Ryhope Engines Museum
Ryhope Engines Museum

The Ryhope Engines Museum is a visitor attraction in the Ryhope suburb of Sunderland, Tyne and Wear, England. The Grade II* listed building is a popular landmark in Ryhope and is based at The Ryhope Pumping Station, operational for 100 years before closing in 1967. The building is more or less Jacobean in style with curving Dutch gables, and a tapering octagonal brick chimney. The historian of British industrial architecture Hubert Pragnell calls it a "cathedral of pistons and brass set within a fine shell of Victorian brickwork with no expense spared".The volunteer-run museum contains two Victorian beam engines, which are kept in working order by members of the Ryhope Engines Trust.
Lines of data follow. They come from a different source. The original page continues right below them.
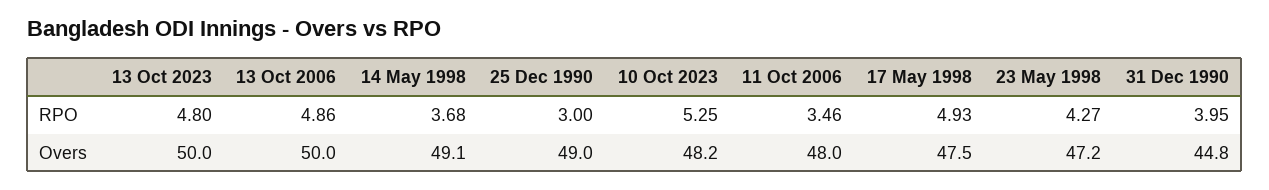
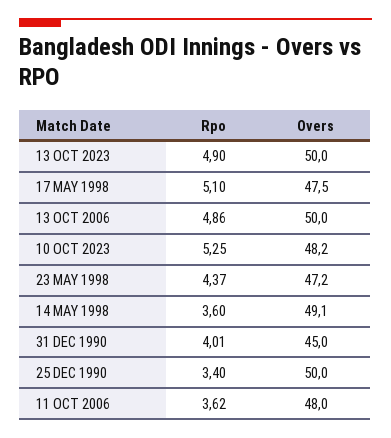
  {
    "13 Oct 2023": {
-     "RPO": 4.8,
+     "RPO": 4.9,
      "Overs": 50
    },
    "13 Oct 2006": {
      "RPO": 4.86,
      "Overs": 50
    },
    "14 May 1998": {
-     "RPO": 3.68,
+     "RPO": 3.6,
      "Overs": 49.1
    },
    "25 Dec 1990": {
-     "RPO": 3,
+     "RPO": 3.4,
-     "Overs": 49
+     "Overs": 50
    },
    "10 Oct 2023": {
      "RPO": 5.25,
      "Overs": 48.2
    },
    "11 Oct 2006": {
-     "RPO": 3.46,
+     "RPO": 3.62,
      "Overs": 48
    },
    "17 May 1998": {
-     "RPO": 4.93,
+     "RPO": 5.1,
      "Overs": 47.5
    },
    "23 May 1998": {
-     "RPO": 4.27,
+     "RPO": 4.37,
      "Overs": 47.2
    },
    "31 Dec 1990": {
-     "RPO": 3.95,
+     "RPO": 4.01,
-     "Overs": 44.8
+     "Overs": 45
    }
  }

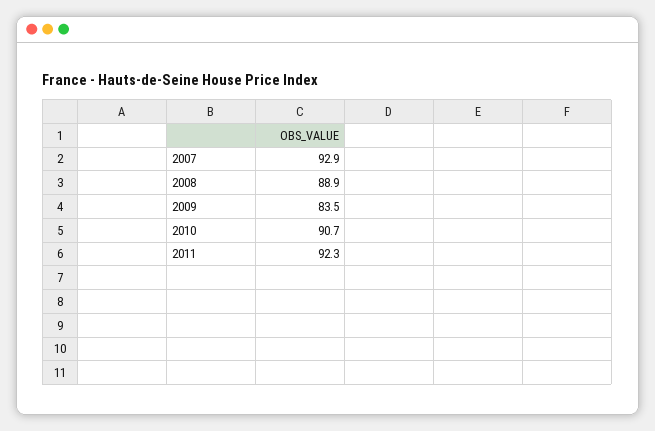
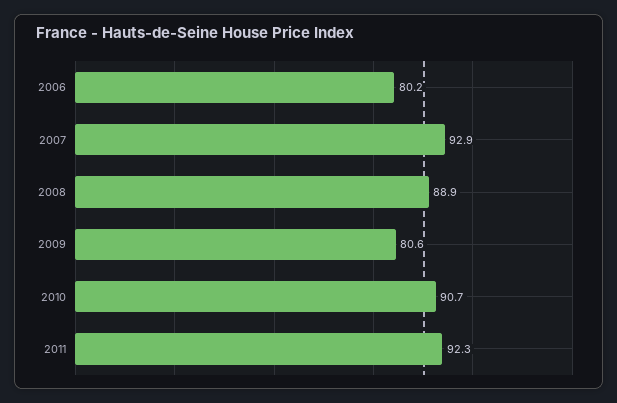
  {
    "2007": 92.9,
    "2008": 88.9,
-   "2009": 83.5,
+   "2009": 80.6,
    "2010": 90.7,
-   "2011": 92.3
+   "2011": 92.3,
+   "2006": 80.2
  }

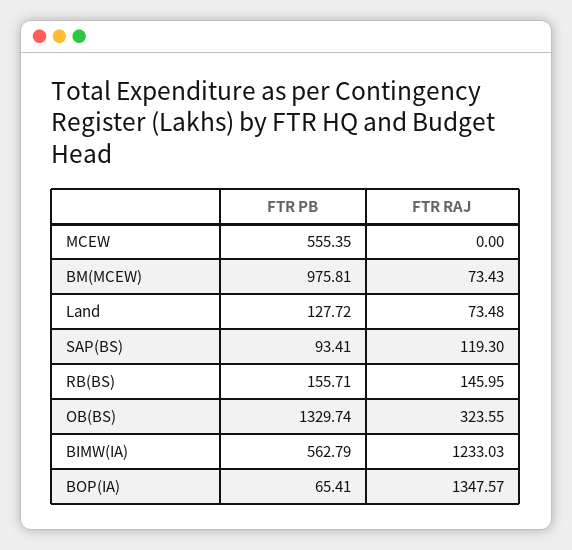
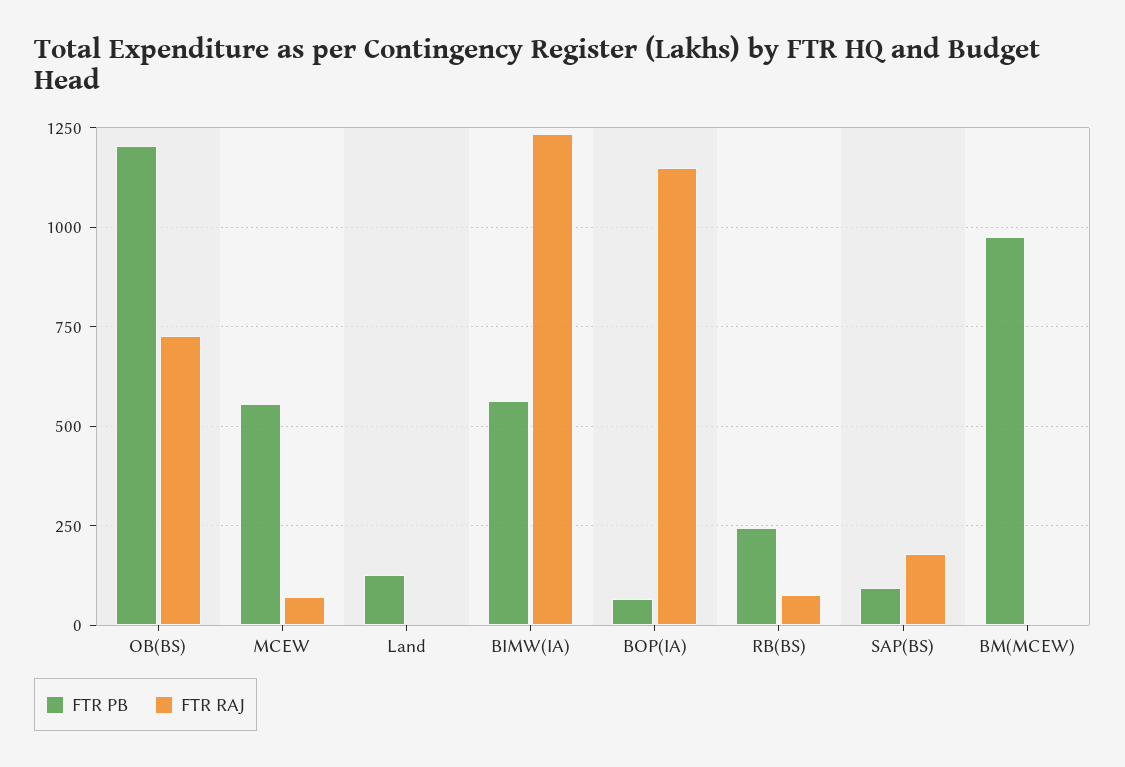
  {
    "FTR PB": {
      "MCEW": 555.35,
      "BM(MCEW)": 975.81,
      "Land": 127.72,
      "SAP(BS)": 93.41,
-     "RB(BS)": 155.71,
+     "RB(BS)": 250,
-     "OB(BS)": 1329.74,
+     "OB(BS)": 1200,
      "BIMW(IA)": 562.79,
      "BOP(IA)": 65.41
    },
    "FTR RAJ": {
-     "MCEW": 0,
+     "MCEW": 75,
-     "BM(MCEW)": 73.43,
+     "BM(MCEW)": 0,
-     "Land": 73.48,
+     "Land": 0,
-     "SAP(BS)": 119.3,
+     "SAP(BS)": 175,
-     "RB(BS)": 145.95,
+     "RB(BS)": 75,
-     "OB(BS)": 323.55,
+     "OB(BS)": 725,
      "BIMW(IA)": 1233.03,
-     "BOP(IA)": 1347.57
+     "BOP(IA)": 1150
    }
  }

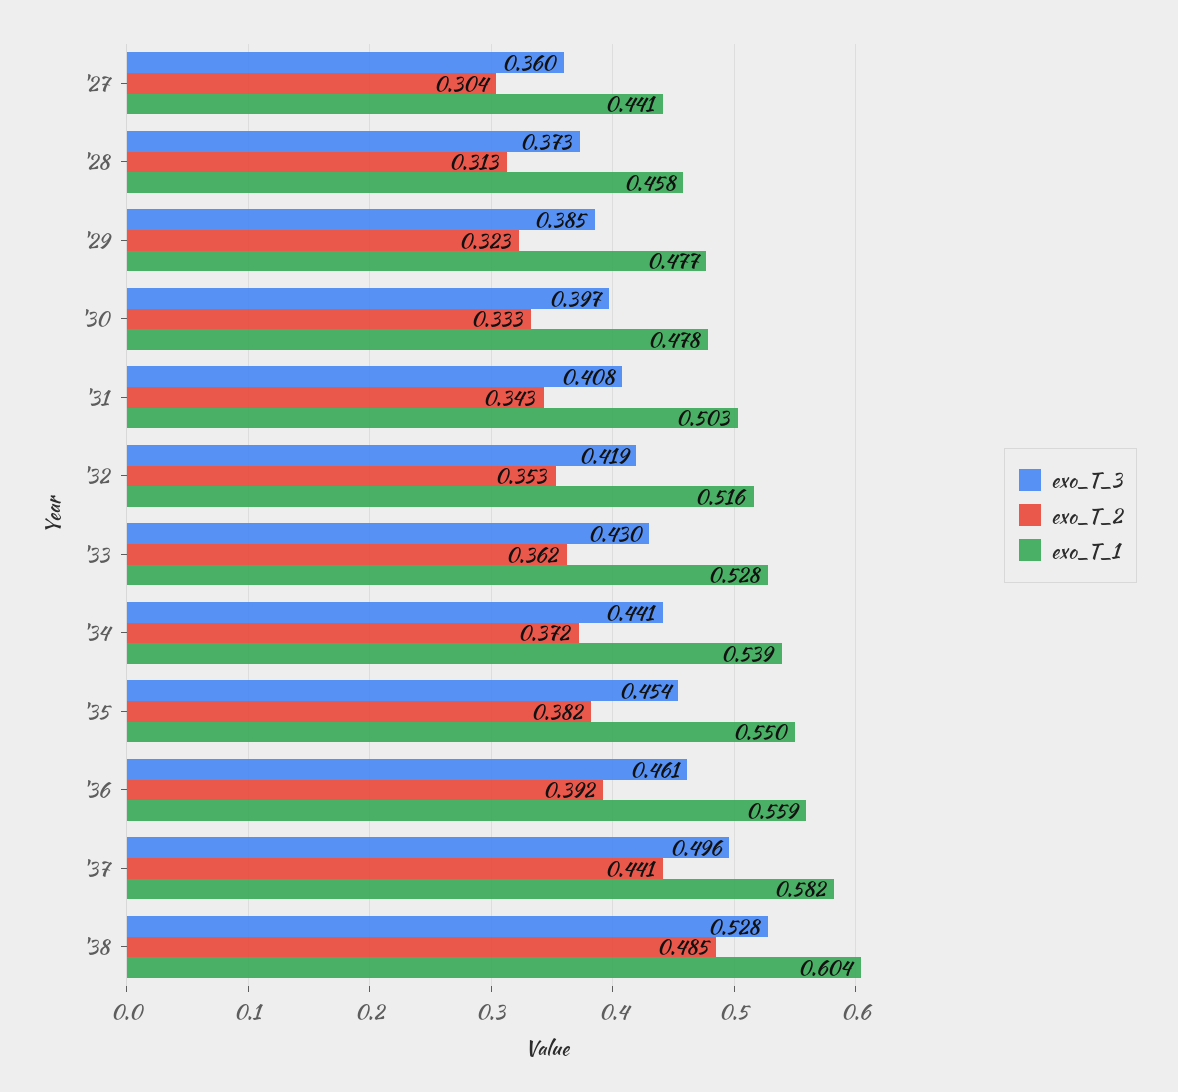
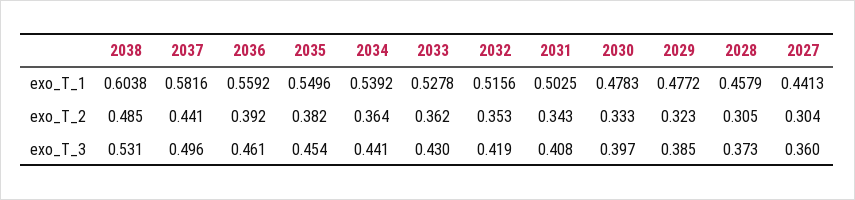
  {
    "exo_T_3": {
      "'27": 0.36,
      "'28": 0.373,
      "'29": 0.385,
      "'30": 0.397,
      "'31": 0.408,
      "'32": 0.419,
      "'33": 0.43,
      "'34": 0.441,
      "'35": 0.454,
      "'36": 0.461,
      "'37": 0.496,
-     "'38": 0.528
+     "'38": 0.531
    },
    "exo_T_2": {
      "'27": 0.304,
-     "'28": 0.313,
+     "'28": 0.305,
      "'29": 0.323,
      "'30": 0.333,
      "'31": 0.343,
      "'32": 0.353,
      "'33": 0.362,
-     "'34": 0.372,
+     "'34": 0.364,
      "'35": 0.382,
      "'36": 0.392,
      "'37": 0.441,
      "'38": 0.485
    },
    "exo_T_1": {
      "'27": 0.4413,
      "'28": 0.4579,
      "'29": 0.4772,
      "'30": 0.4783,
      "'31": 0.5025,
      "'32": 0.5156,
      "'33": 0.5278,
      "'34": 0.5392,
      "'35": 0.5496,
      "'36": 0.5592,
      "'37": 0.5816,
      "'38": 0.6038
    }
  }

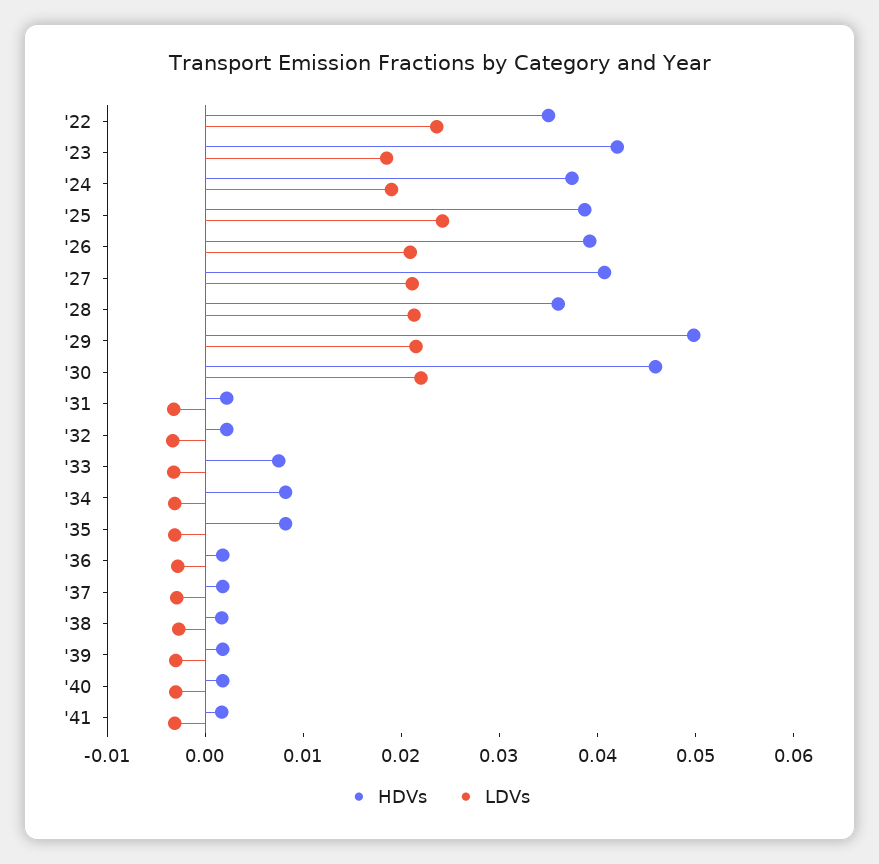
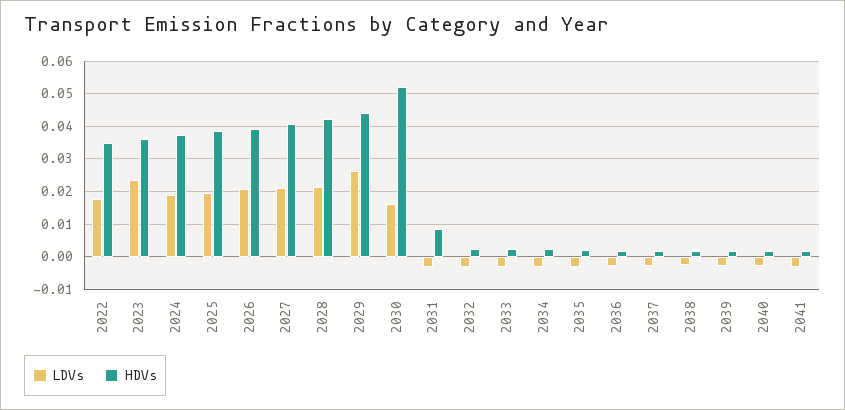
  {
    "HDVs": {
      "'22": 0.036,
-     "'23": 0.042,
+     "'23": 0.036,
      "'24": 0.038,
      "'25": 0.038,
      "'26": 0.04,
      "'27": 0.04,
-     "'28": 0.036,
+     "'28": 0.042,
-     "'29": 0.05,
+     "'29": 0.044,
-     "'30": 0.046,
+     "'30": 0.052,
-     "'31": 0.002,
+     "'31": 0.008,
      "'32": 0.002,
-     "'33": 0.008,
+     "'33": 0.002,
-     "'34": 0.008,
+     "'34": 0.002,
-     "'35": 0.008,
+     "'35": 0.002,
      "'36": 0.002,
      "'37": 0.002,
      "'38": 0.002,
      "'39": 0.002,
      "'40": 0.002,
      "'41": 0.002
    },
    "LDVs": {
-     "'22": 0.024,
+     "'22": 0.018,
-     "'23": 0.018,
+     "'23": 0.024,
      "'24": 0.02,
-     "'25": 0.024,
+     "'25": 0.02,
      "'26": 0.02,
      "'27": 0.022,
      "'28": 0.022,
-     "'29": 0.022,
+     "'29": 0.026,
-     "'30": 0.022,
+     "'30": 0.016,
      "'31": -0.004,
      "'32": -0.004,
      "'33": -0.004,
      "'34": -0.004,
      "'35": -0.004,
      "'36": -0.002,
      "'37": -0.002,
      "'38": -0.002,
      "'39": -0.004,
      "'40": -0.004,
      "'41": -0.004
    }
  }

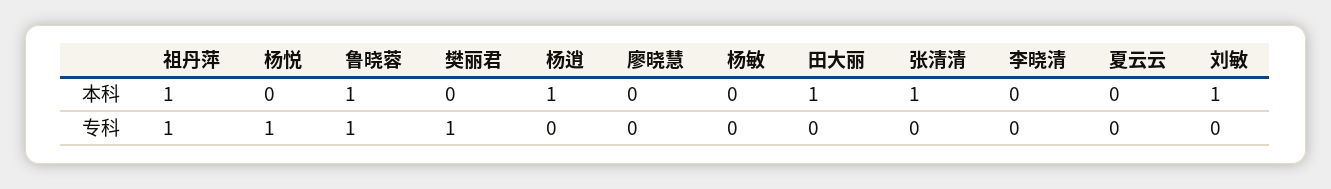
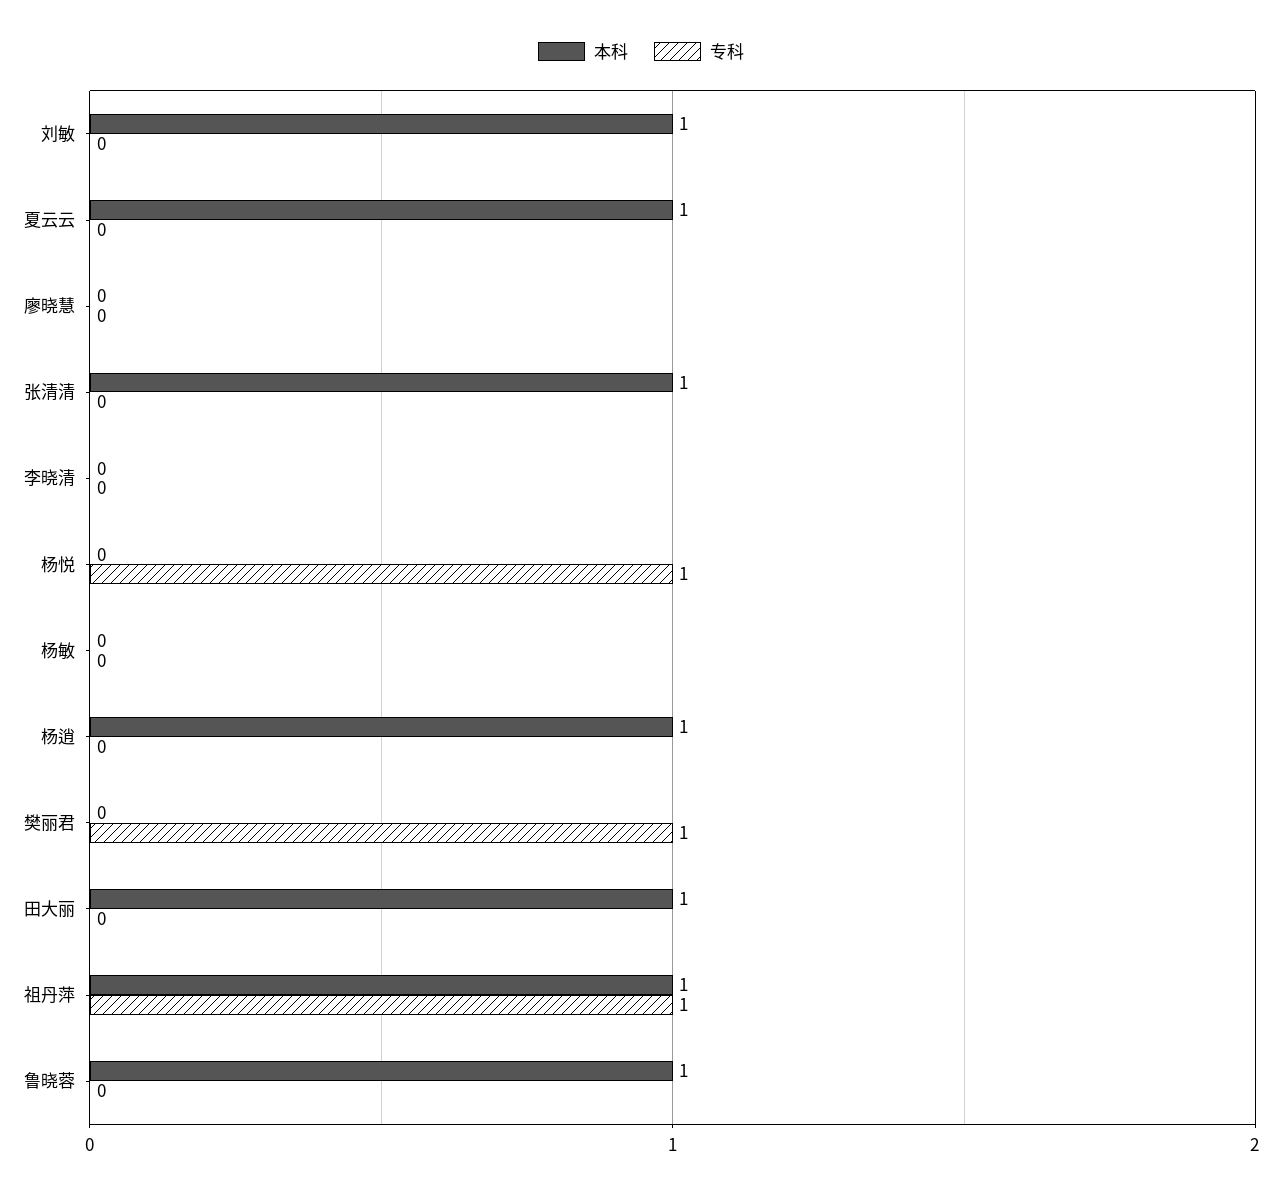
  {
    "本科": {
      "祖丹萍": 1,
      "杨悦": 0,
      "鲁晓蓉": 1,
      "樊丽君": 0,
      "杨逍": 1,
      "廖晓慧": 0,
      "杨敏": 0,
      "田大丽": 1,
      "张清清": 1,
      "李晓清": 0,
-     "夏云云": 0,
+     "夏云云": 1,
      "刘敏": 1
    },
    "专科": {
      "祖丹萍": 1,
      "杨悦": 1,
-     "鲁晓蓉": 1,
+     "鲁晓蓉": 0,
      "樊丽君": 1,
      "杨逍": 0,
      "廖晓慧": 0,
      "杨敏": 0,
      "田大丽": 0,
      "张清清": 0,
      "李晓清": 0,
      "夏云云": 0,
      "刘敏": 0
    }
  }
The site is owned by Northumbrian Water, successors to the Sunderland & South Shields Water Company which built the complex in the 1860s. The engines are a near identical pair of double-acting compound rotative beam engines by the local North East firm R & W Hawthorn of Newcastle - 'possibly the finest pair of compound beam engines in Great Britain'. Each beam weighs 22 tons and each flywheel 18 tons. Both engines can be seen fully operational and in steam on various weekends and bank holidays each year.The museum also contains three 1908 Lancashire boilers (two of which are still in regular service), a blacksmith's forge, a waterwheel, numerous steam engines and pumps, a replica plumber's shop, and many items associated with waterworks. In addition, visitors arriving in the engine house are now able to see to the bottom of the 250-foot well shaft by means of a viewing panel inserted in the floor.